A federal grand jury indicted Graeme Phillip Harris on one count of conspiracy to violate civil rights and one count of using a threat of force to intimidate African-American students because of their race or color.

Harris is accused of conspiring with two others to drape a noose and an outdated Georgia flag, which prominently depicts the Confederate flag, on the James Meredith statue on the university’s campus in the early hours of February 16, 2014.

The charging documents contend Harris did so “with the intent to threaten and intimidate African-American students and employees at the university.”
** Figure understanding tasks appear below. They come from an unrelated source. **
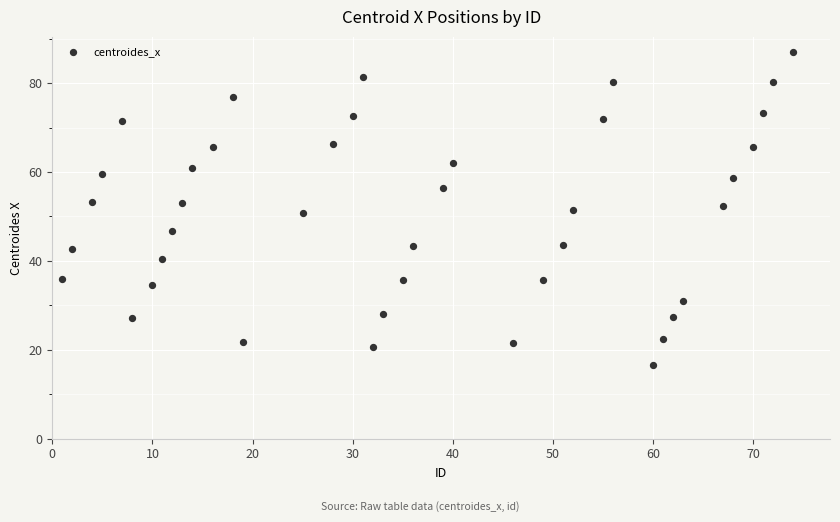

What is the range of Y values (max minus min)?

70.3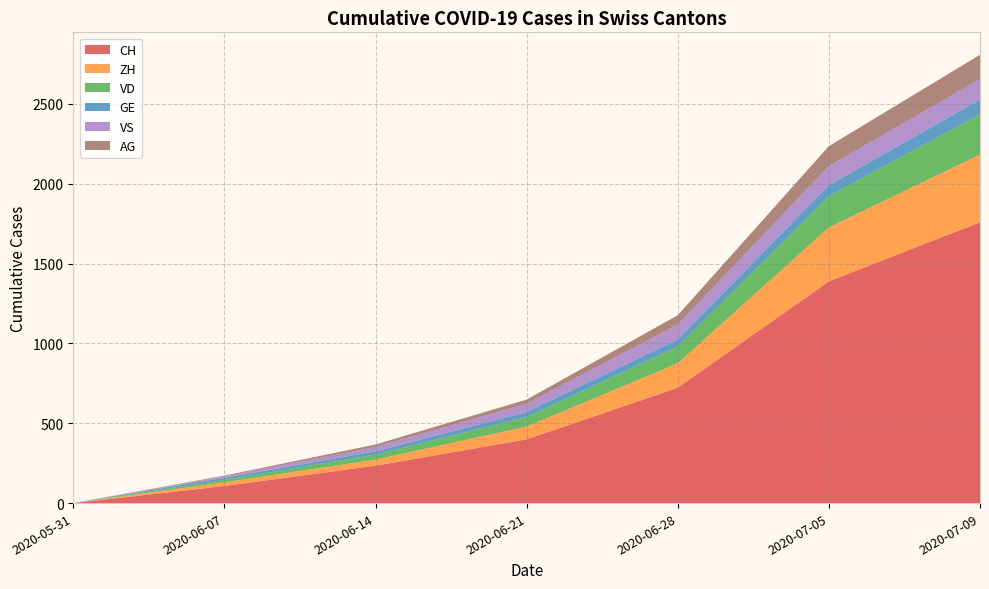

Reading right to left, transcribe all the data shown in this chart.

CH: 2020-07-09=1758	2020-07-05=1388	2020-06-28=722	2020-06-21=399	2020-06-14=234	2020-06-07=107	2020-05-31=0
ZH: 2020-07-09=424	2020-07-05=338	2020-06-28=153	2020-06-21=80	2020-06-14=38	2020-06-07=23	2020-05-31=0
VD: 2020-07-09=252	2020-07-05=195	2020-06-28=105	2020-06-21=60	2020-06-14=32	2020-06-07=15	2020-05-31=0
GE: 2020-07-09=92	2020-07-05=69	2020-06-28=44	2020-06-21=31	2020-06-14=20	2020-06-07=13	2020-05-31=0
VS: 2020-07-09=128	2020-07-05=120	2020-06-28=93	2020-06-21=52	2020-06-14=27	2020-06-07=9	2020-05-31=0
AG: 2020-07-09=153	2020-07-05=125	2020-06-28=59	2020-06-21=26	2020-06-14=16	2020-06-07=5	2020-05-31=0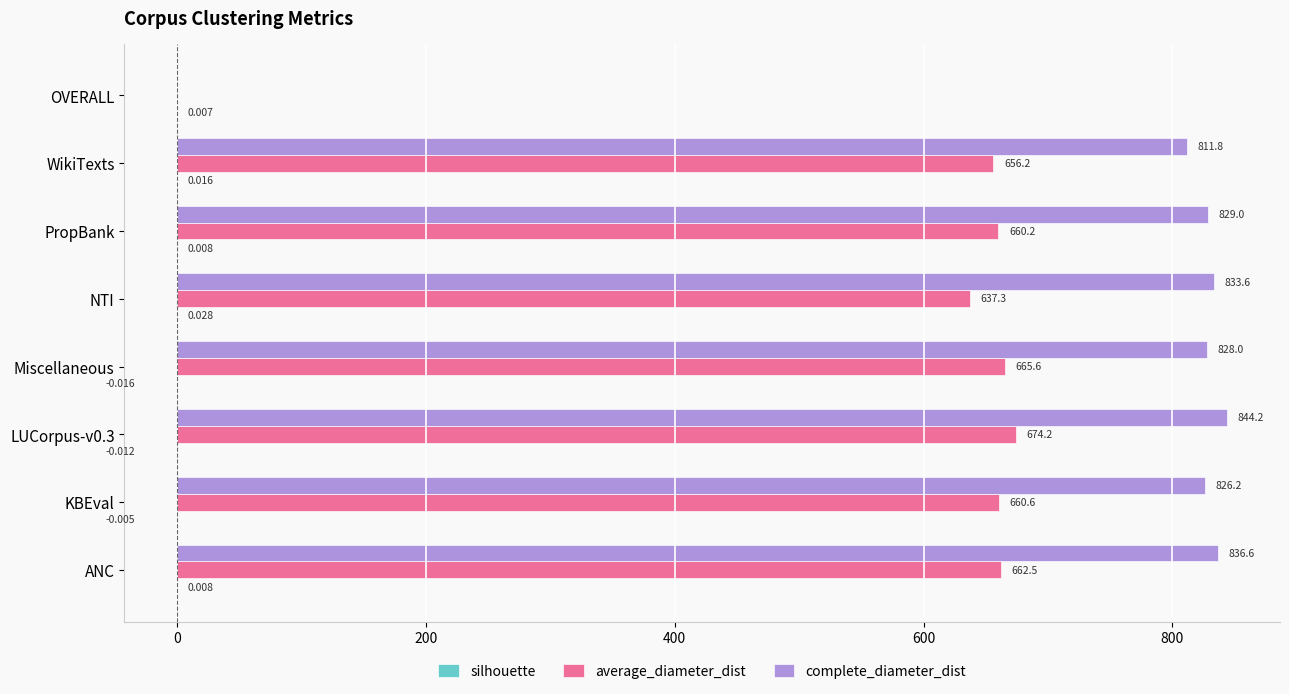

Which series has the widest spread of values?

complete_diameter_dist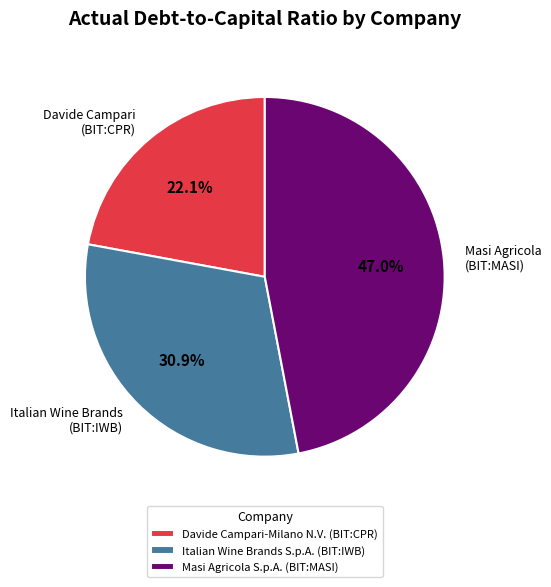

What is the smallest slice in the pie chart?

Davide Campari-Milano N.V. (BIT:CPR)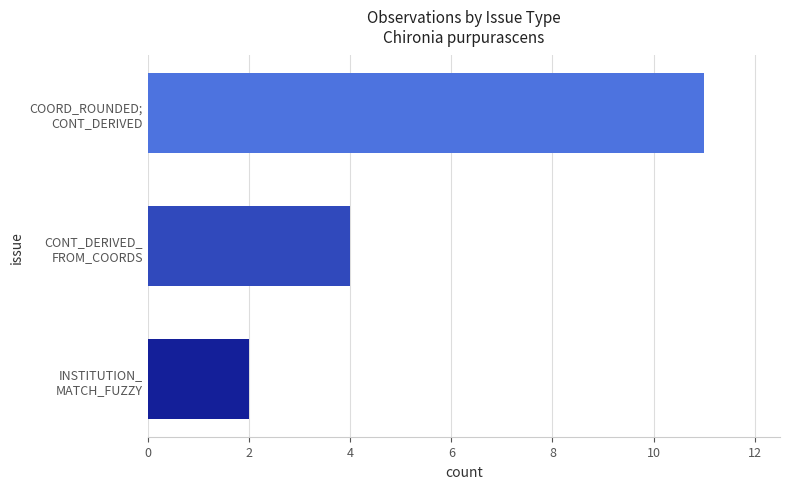

What is the difference between the maximum and minimum values?

9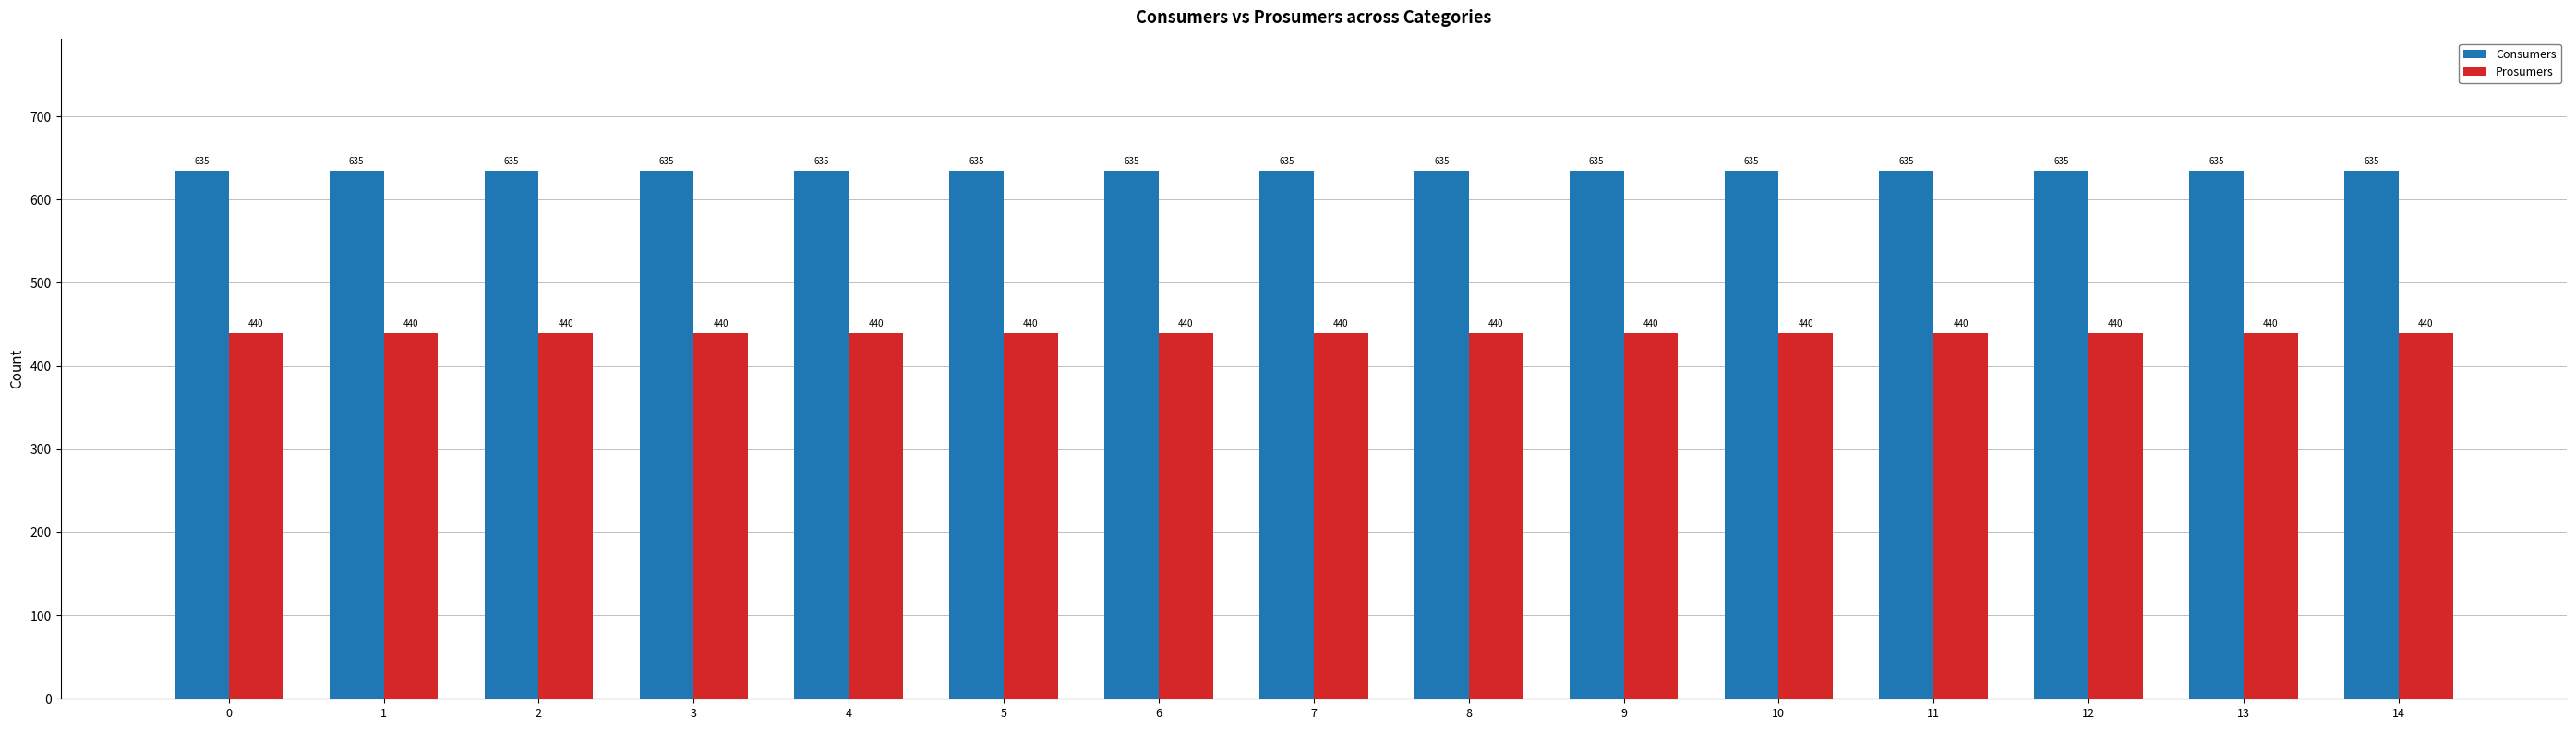

What is the difference between the highest and lowest values at 2?

195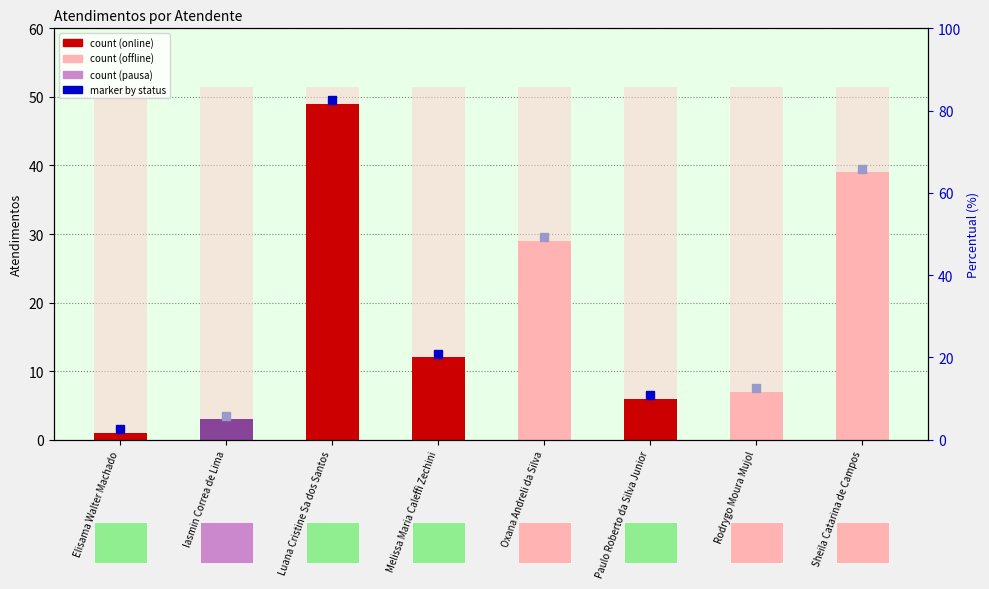

The value at Elisama Walter Machado is 1. True or false?

True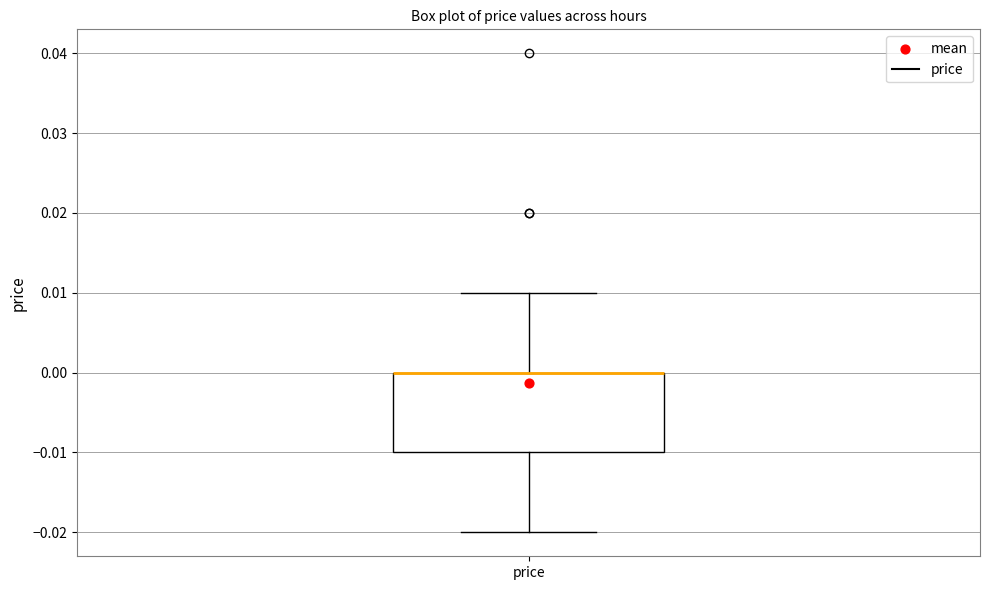

Read this box plot against the y-axis: the position of the median line, the range covered by the box, and the ends of both whiskers. The values are not printed on the chart, so give them approximately, as read against the axis.

median 0.00 (drawn on the box's upper edge), box -0.01 to 0.00, whiskers -0.02 to 0.01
“This shameful and ignorant act is an insult to all Americans and a violation of our most strongly-held values,” Attorney General Eric Holder said.  “No one should ever be made to feel threatened or intimidated because of what they look like or who they are.  By taking appropriate action to hold wrongdoers accountable, the Department of Justice is sending a clear message that flagrant infringements of our historic civil rights will not go unnoticed or unpunished.”

From the university’s landmark tour:

In the fall of 1962, amidst violence and turmoil, James Meredith became the first African-American to enroll at the University. 

Exactly 44 years after Meredith attended his first class, the Civil Rights Monument was dedicated on October 1, 2006. In tribute to those who sought to open the doors of higher education to all citizens in the South, the words “Courage,” “Opportunity,” “Knowledge,” and “Perseverance” are inscribed at the top of the limestone portal, which sits just west of the Lyceum.